Filariasis is a parasite infection of threadlike worms, affecting about 120 million people in more than 83 countries. The infection is transmitted by mosquitoes. Larval forms take up to a year to develop into adult worms, which mate and release thousands of microfilariae (mf) into the blood over the course of their lives. Mf are ingested by mosquitoes from the blood of an infected individual, completing the cycle. This infection may lead to severe disability in the form of lymphoedema and eventually elephantiasis of limbs, and hydrocoele. Though most infected people remain asymptomatic, the lymph vessels are often damaged. A drug, diethylcarbamazine (DEC) has been shown to kill mf, but repeated doses are needed before adult worms are killed or sterilized. This review looked at the effectiveness of giving entire communities DEC-medicated salt. The review of studies found evidence that DEC when given in a low dose over a period of months or years is effective in reducing the prevalence of filariasis in communities, with no recognized adverse events.
DEC-medicated salt is an effective intervention when maintained with levels of coverage of at least 90% for at least six months. Further studies are required to assess the effects of continuous low-dose, DEC-medicated salt on adult worms, disease prevalence, and development of drug resistance.
Mass treatment with diethylcarbamazine (DEC)-medicated salt has been used in a number of places as a control measure for lymphatic filariasis. We sought reliable evidence about its effect on lymphatic filariasis transmission.
To evaluate the effects of DEC-medicated salt on infection with lymphatic nematodes in studies of individuals and communities.
In August 2006, we searched the Cochrane Infectious Disease Group Specialized Register, CENTRAL (The Cochrane Library 2006, Issue 3), MEDLINE, EMBASE, and LILACS. We also checked reference lists.
Studies of DEC-medicated salt in endemic populations or microfilaraemic individuals that reported on some measure of human infection before and after the intervention.
Two authors assessed study eligibility and methodological quality. We calculated the percentage change in microfilariae prevalence and density, adult worm prevalence, disease rates, and vector infection and infectivity. We carried out meta-regression to explore the variability in percentage reduction in microfilariae prevalence between studies.
Twenty-one studies were included; two compared DEC-medicated salt with other forms of DEC, five had some control group, and 14 were before-and-after studies. Five were efficacy and safety studies of individuals who were all microfilaraemic at baseline; the rest studied endemic communities.
Percentage reductions in microfilariae prevalence were large (43% to 100%) and consistent in most studies with high levels of coverage. Large reductions in microfilariae density were also observed, though most studies reported changes in microfilariae density only for people with microfilaraemia at baseline. Vector infection and infectivity also declined, but the samples were usually small. Changes in disease prevalence were inconclusive as most studies were not powered for this outcome. Adverse events seemed mild.

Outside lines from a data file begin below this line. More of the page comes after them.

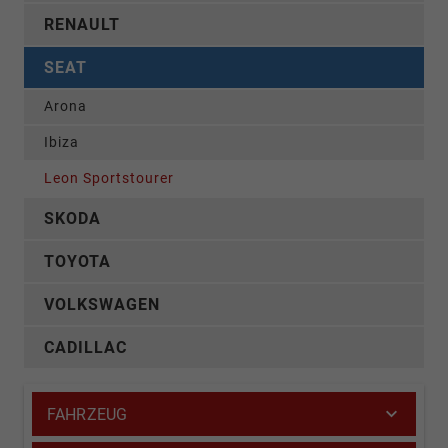
RENAULT
SEAT
Arona
Ibiza
Leon Sportstourer
SKODA
TOYOTA
VOLKSWAGEN
CADILLAC
FAHRZEUG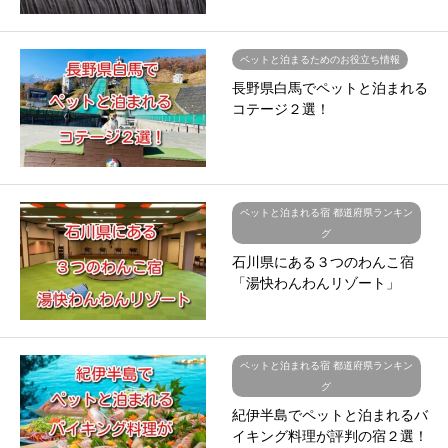
ペットと泊まるためのお役立ち情報
長野県白馬でペットと泊まれる
コテージ２選！
ペットと泊まれる宿 都道府県ランキン
グ
石川県にある３つのわんこ宿
「湯快わんわんリゾート」
ペットと泊まれる宿 都道府県ランキン
グ
紀伊半島でペットと泊まれるバ
イキング料理が評判の宿２選！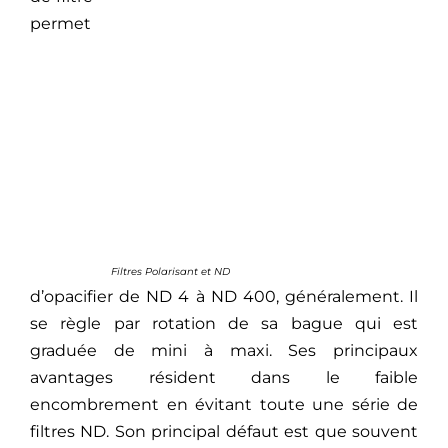
permet
Filtres Polarisant et ND
d’opacifier de ND 4 à ND 400, généralement. Il
se règle par rotation de sa bague qui est
graduée de mini à maxi. Ses principaux
avantages résident dans le faible
encombrement en évitant toute une série de
filtres ND. Son principal défaut est que souvent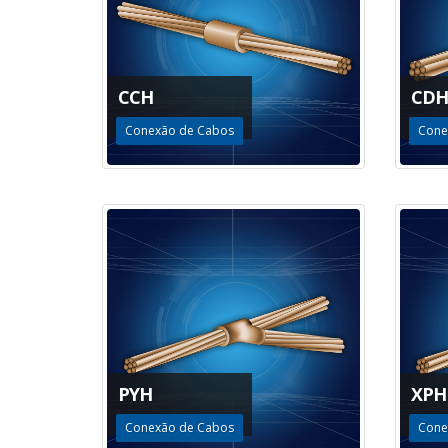
CCH
CDH
Conexão de Cabos
Cone
PYH
XPH
Conexão de Cabos
Cone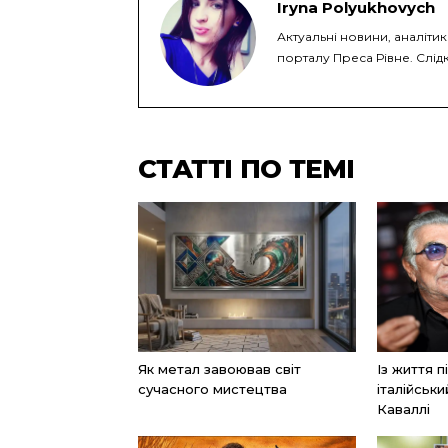
Iryna Polyukhovych
Актуальні новини, аналітик
порталу Преса Рівне. Слідк
СТАТТІ ПО ТЕМІ
Як метал завоював світ
Із життя 
сучасного мистецтва
італійськ
Каваллі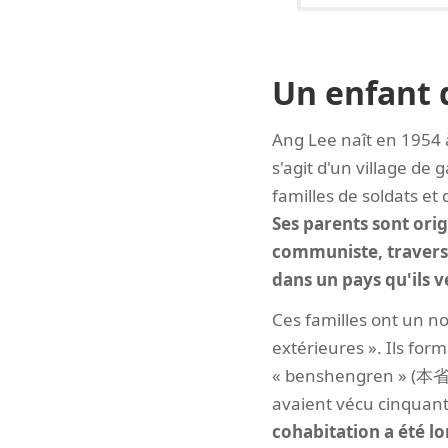
Un enfant 
Ang Lee naît en 1954 
s'agit d'un village de 
familles de soldats et
Ses parents sont orig
communiste, traversé 
dans un pays qu'ils v
Ces familles ont un n
extérieures ». Ils form
« benshengren » (本省人)
avaient vécu cinquant
cohabitation a été l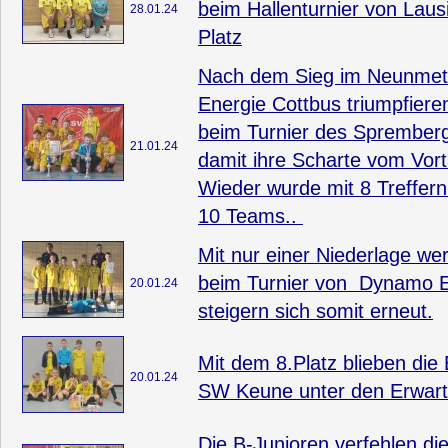
beim Hallenturnier von Laus
28.01.24
Platz
Nach dem Sieg im Neunmet
Energie Cottbus triumpfiere
beim Turnier des Sprember
21.01.24
damit ihre Scharte vom Vort
Wieder wurde mit 8 Treffer
10 Teams..
Mit nur einer Niederlage we
beim Turnier von Dynamo E
20.01.24
steigern sich somit erneut.
Mit dem 8.Platz blieben die
20.01.24
SW Keune unter den Erwar
Die B-Junioren verfehlen di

Only two studies compared DEC-medicated salt with other forms of DEC (such as annual or standard 12-day dose), but in both performance of DEC-medicated salt was better.
A few studies included longer term follow up (two to 19 years). Reductions in microfilariae prevalence, density, and vector infectivity were maintained over time. The DEC concentration in the salt and the duration of intervention were significant factors influencing the percentage reduction in microfilariae prevalence in these studies.